DOCUMENT EXTRACT:
(begin)
The keep time is cache lifetime in addition to the ttl.
Objects with ttl expired but with keep time left may be used to issue conditional (If-Modified-Since / If-None-Match) requests to the backend to refresh them.
beresp.proto
Type: STRING
Readable from: vcl_backend_response, vcl_backend_error
Writable from: vcl_backend_response, vcl_backend_error
The HTTP protocol version used the backend replied with.
beresp.reason
Type: STRING
Readable from: vcl_backend_response, vcl_backend_error
Writable from: vcl_backend_response, vcl_backend_error
The HTTP status message returned by the server.
beresp.status
Type: INT
Readable from: vcl_backend_response, vcl_backend_error
Writable from: vcl_backend_response, vcl_backend_error
The HTTP status code returned by the server.
Status codes >1000 can be set for vcl-internal purposes and will be taken modulo 1000 on delivery.
beresp.storage
Type: STEVEDORE
Readable from: vcl_backend_response, vcl_backend_error
Writable from: vcl_backend_response, vcl_backend_error
The storage backend to use to save this object.
beresp.storage_hint
Type: STRING
Readable from: vcl_backend_response, vcl_backend_error
Writable from: vcl_backend_response, vcl_backend_error
Deprecated. Hint to Varnish that you want to save this object to a particular storage backend. Use beresp.storage instead.
beresp.ttl
Type: DURATION
Readable from: vcl_backend_response, vcl_backend_error
Writable from: vcl_backend_response, vcl_backend_error
The object’s remaining time to live, in seconds.
beresp.uncacheable
Type: BOOL
Readable from: vcl_backend_response, vcl_backend_error
Writable from: vcl_backend_response, vcl_backend_error
Inherited from bereq.uncacheable, see there.
Setting this variable makes the object uncacheable, which may get stored as a hit-for-miss object in the cache.
Clearing the variable has no effect and will log the warning “Ignoring attempt to reset beresp.uncacheable”.
beresp.was_304
Type: BOOL
Readable from: vcl_backend_response, vcl_backend_error
Boolean. If this is a successful 304 response to a backend conditional request refreshing an existing cache object.
client¶
client.identity
Type: STRING
Readable from: client
Writable from: client
Identification of the client, used to load balance in the client director. Defaults to the client’s IP address.
(end)
INFORMATION SUPPLIED:
(begin)
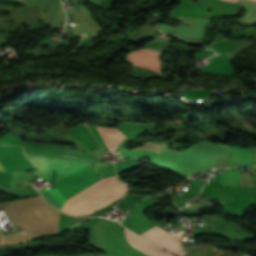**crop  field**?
(end)
WHAT IS ASKED: Please write out the passage of the Varnish variable reference starting at "beresp.proto" and ending at "backend replied with.".

OUTPUT FOR THIS TASK:
beresp.proto
Type: STRING
Readable from: vcl_backend_response, vcl_backend_error
Writable from: vcl_backend_response, vcl_backend_error
The HTTP protocol version used the backend replied with.